Exercise prompt: Restate the data below word for word. Leave the images out.

Data entries:
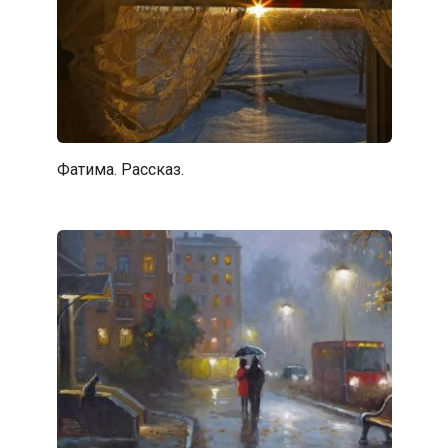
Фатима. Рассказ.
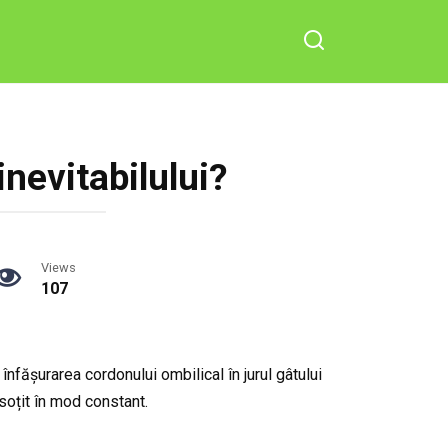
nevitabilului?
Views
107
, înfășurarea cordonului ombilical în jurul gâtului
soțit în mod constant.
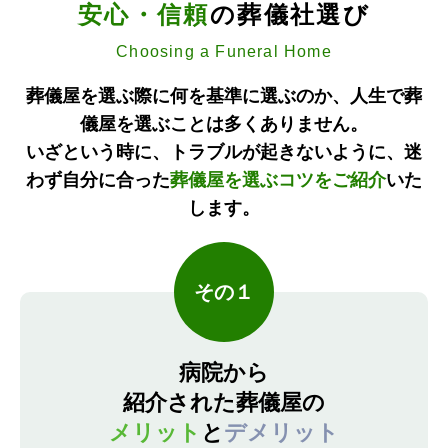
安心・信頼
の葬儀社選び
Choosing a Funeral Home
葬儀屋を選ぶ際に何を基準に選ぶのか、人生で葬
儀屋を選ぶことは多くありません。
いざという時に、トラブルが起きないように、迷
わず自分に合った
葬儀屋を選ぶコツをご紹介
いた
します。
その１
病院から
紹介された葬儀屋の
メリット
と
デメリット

Expected answer:
Фатима. Рассказ.
nevitabilului?
Views
107
, înfășurarea cordonului ombilical în jurul gâtului
soțit în mod constant.
安心・信頼
の葬儀社選び
Choosing a Funeral Home
葬儀屋を選ぶ際に何を基準に選ぶのか、人生で葬
儀屋を選ぶことは多くありません。
いざという時に、トラブルが起きないように、迷
わず自分に合った
葬儀屋を選ぶコツをご紹介
いた
します。
その１
病院から
紹介された葬儀屋の
メリット
と
デメリット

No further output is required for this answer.